Após isenção de visto para turismo e negócios, Xangai registra 81 mil entradas de sul-americanos, alta de 50%

No aeroporto de Pudong, 70% dos visitantes da Argentina, Brasil, Chile, Peru e Uruguai não precisaram de visto

No audio source provided.
Turistas olham cidade de Xangai de um dos pontos mais altos da Torre de Xangai, em 30 de maio de 2026
Turistas na Torre de Xangai, o prédio mais alto da China, e o terceiro maior do mundo. 30 de maio de 2026 | Crédito: Mauro Ramos / Brasil de Fato

Em um ano de implementação da isenção de vistos para cinco países da América do Sul (Argentina, Brasil, Chile, Peru e Uruguai), Xangai registrou 81 mil entradas de sul-americanos, uma alta de 50,5% em relação ao período anterior, segundo a Estação Geral de Inspeção de Imigração da cidade.
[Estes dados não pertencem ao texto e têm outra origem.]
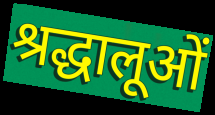
श्रद्धालूओं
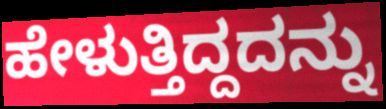
ಹೇಳುತ್ತಿದ್ದದನ್ನು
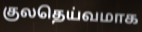
குலதெய்வமாக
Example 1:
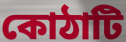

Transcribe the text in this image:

কোঠাটি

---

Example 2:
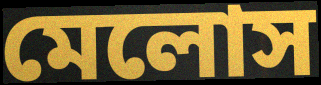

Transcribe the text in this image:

মেলোস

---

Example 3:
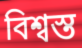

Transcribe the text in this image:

বিশ্বস্ত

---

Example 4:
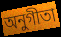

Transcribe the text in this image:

অনুগীতা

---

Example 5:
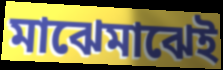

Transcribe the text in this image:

মাঝেমাঝেই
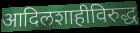
आदिलशाहीविरुद्ध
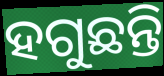
ହଗୁଛନ୍ତି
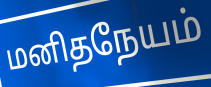
மனிதநேயம்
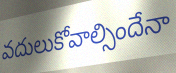
వదులుకోవాల్సిందేనా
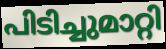
പിടിച്ചുമാറ്റി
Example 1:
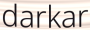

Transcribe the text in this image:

darkar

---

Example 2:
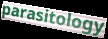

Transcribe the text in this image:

parasitology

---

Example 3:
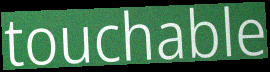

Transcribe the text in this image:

touchable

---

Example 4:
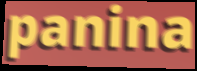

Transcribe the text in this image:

panina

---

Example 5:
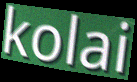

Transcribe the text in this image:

kolai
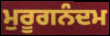
ਮੁਰੂਗਨੰਦਮ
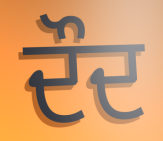
ਦੌਦ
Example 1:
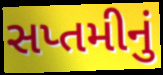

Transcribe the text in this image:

સપ્તમીનું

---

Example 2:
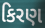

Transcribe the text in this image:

કિરણ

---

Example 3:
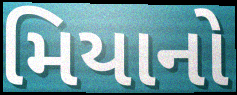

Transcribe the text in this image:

મિયાનો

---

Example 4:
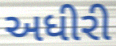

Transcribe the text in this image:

અધીરી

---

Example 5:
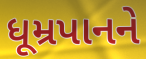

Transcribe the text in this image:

ધૂમ્રપાનને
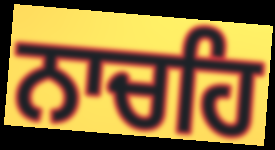
ਨਾਚਹਿ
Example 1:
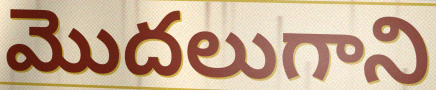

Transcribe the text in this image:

మొదలుగాని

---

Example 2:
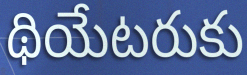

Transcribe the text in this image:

థియేటరుకు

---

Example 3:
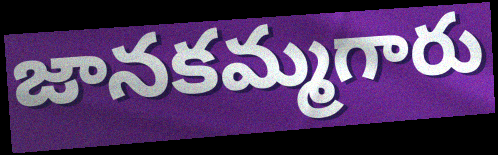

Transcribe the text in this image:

జానకమ్మగారు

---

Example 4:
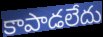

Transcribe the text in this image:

కాపాడలేదు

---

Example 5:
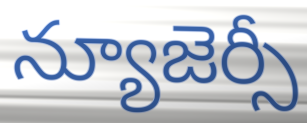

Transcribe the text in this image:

న్యూజెర్సీ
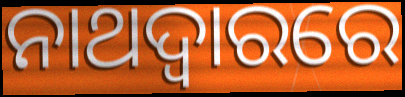
ନାଥଦ୍ୱାରରେ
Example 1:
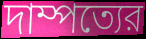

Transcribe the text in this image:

দাম্পত্যের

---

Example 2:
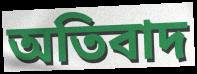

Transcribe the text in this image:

অতিবাদ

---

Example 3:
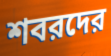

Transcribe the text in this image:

শবরদের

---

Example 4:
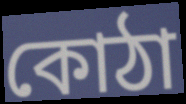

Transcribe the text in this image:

কোঠা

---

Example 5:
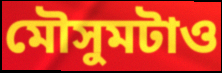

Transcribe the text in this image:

মৌসুমটাও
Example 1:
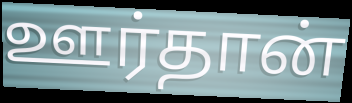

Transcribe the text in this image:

ஊர்தான்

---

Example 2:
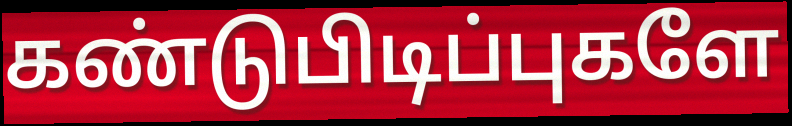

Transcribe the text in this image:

கண்டுபிடிப்புகளே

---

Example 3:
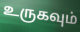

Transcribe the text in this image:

உருகவும்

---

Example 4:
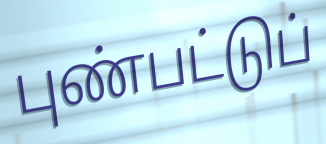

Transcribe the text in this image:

புண்பட்டுப்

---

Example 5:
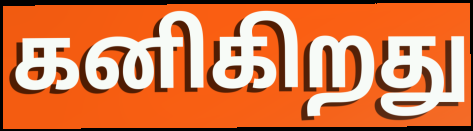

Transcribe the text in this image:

கனிகிறது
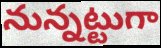
నున్నట్టుగా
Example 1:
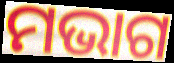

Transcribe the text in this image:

ମଭାଗ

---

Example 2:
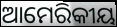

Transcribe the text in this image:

ଆମେରିକୀୟ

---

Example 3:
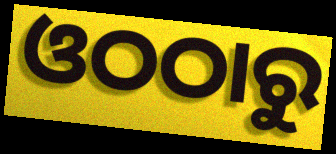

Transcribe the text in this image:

ଓଠଠାରୁ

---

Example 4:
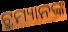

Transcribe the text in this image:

ଟ୍ରୁମ୍ୟାନଙ୍କ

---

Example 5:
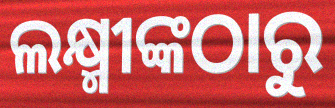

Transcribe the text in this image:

ଲକ୍ଷ୍ମୀଙ୍କଠାରୁ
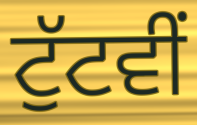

Xangai é o principal ponto de entrada de voos vindos da América do Sul para a China, que chegam à cidade via conexões na Europa ou Ásia Ocidental pelo Aeroporto Internacional de Pudong. A autoridade nacional de imigração divulga totais agregados de entradas de estrangeiros, sem desagregar por país de origem e ponto de entrada. Os dados relativos aos cinco países sul-americanos foram levantados e divulgados pela estação.

A isenção de vistos foi anunciada pelo presidente chinês Xi Jinping no 4º Fórum Ministerial China-Celac (Comunidade de Estados Latino-Americanos e Caribenhos), em maio de 2025, como parte de um conjunto de medidas de fortalecimento das relações com os países da América Latina e do Caribe. No mesmo fórum, o ministro das Relações Exteriores Wang Yi anunciou a expansão do intercâmbio universitário, cultural e de mídia entre a China e a região.

A política permitiu que cidadãos dos cinco países ingressassem na China sem visto por até 30 dias para turismo, negócios, visitas a parentes, intercâmbio e trânsito, com passaportes comuns. A vigência foi de 1º de junho de 2025 a 31 de maio de 2026, em caráter experimental.

Quase 70% dos sul-americanos que passaram por Xangai no período utilizaram a dispensa de visto, que se consolidou como motor do turismo receptivo local. Segundo a Xinmin Wanbao, jornal de Xangai, o perfil do visitante também se alterou: de turismo de pontos tradicionais para experiências em bairros, mercados e espaços locais.

Além do fluxo de turistas, a política impulsionou o intercâmbio empresarial. Na oitava edição da Feira Internacional de Importações da China (CIIE), realizada em Xangai entre 5 e 10 de novembro de 2025, mais de 200 empresas latino-americanas participaram como expositoras, sendo mais de 100 dos cinco países beneficiados pela isenção, segundo o mesmo jornal.